— WHAT YOU WILL DO —
Please find each line in the data below that contains the string "True" and copy those lines out. Case counts.

— DATA PROVIDED —
--- START ---

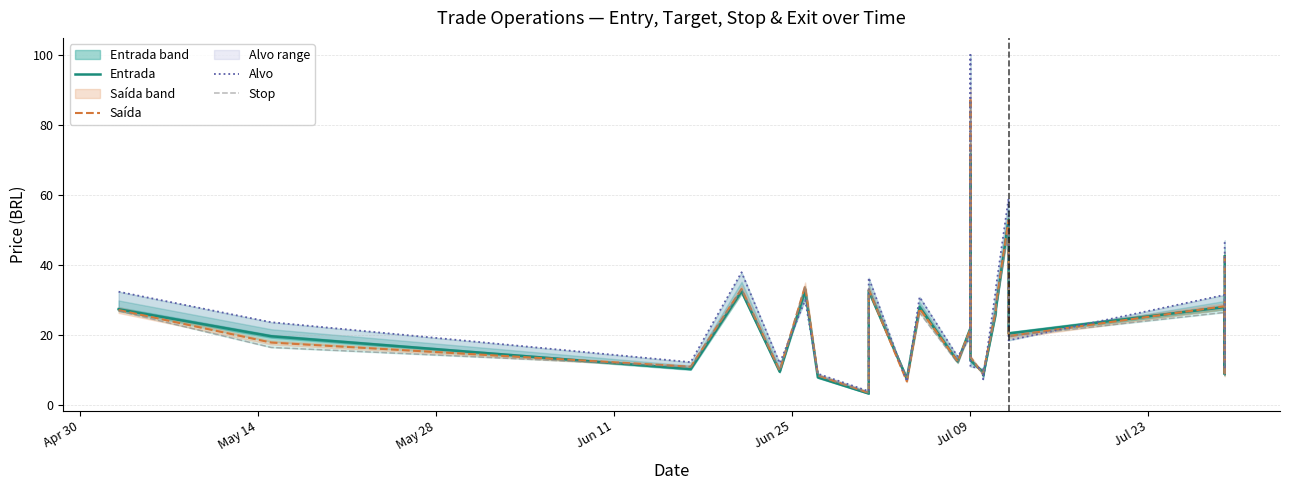

What is the difference between the maximum and minimum values in the Entrada series?

68.2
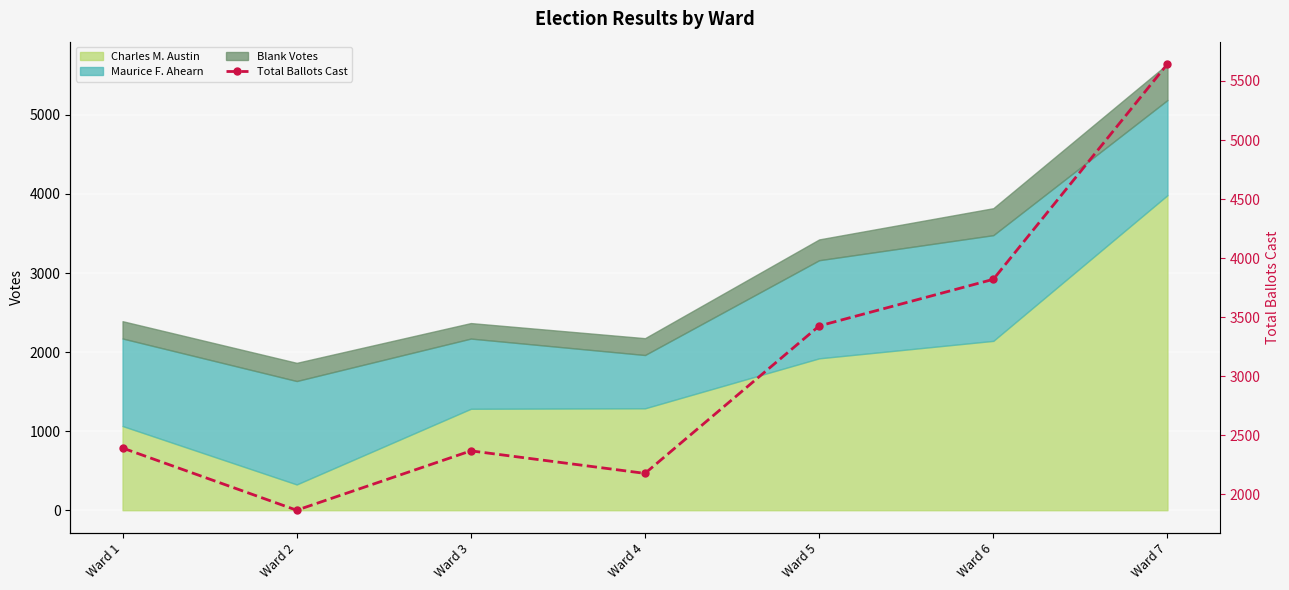

True or false: the data has more than 0 interior local peaks.

True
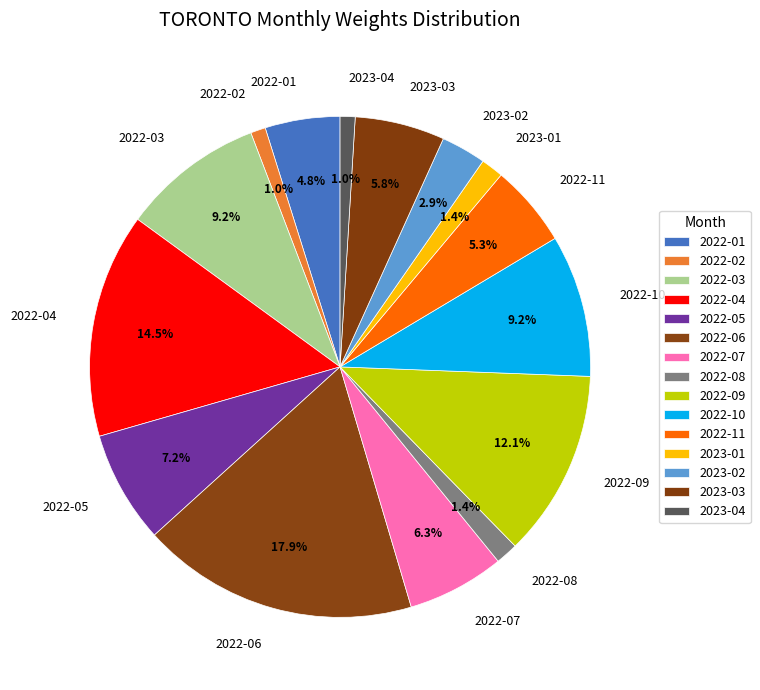

How many segments does this pie chart have?

15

--- END ---

— OUTPUT OF THE TASK —
True or false: the data has more than 0 interior local peaks.
True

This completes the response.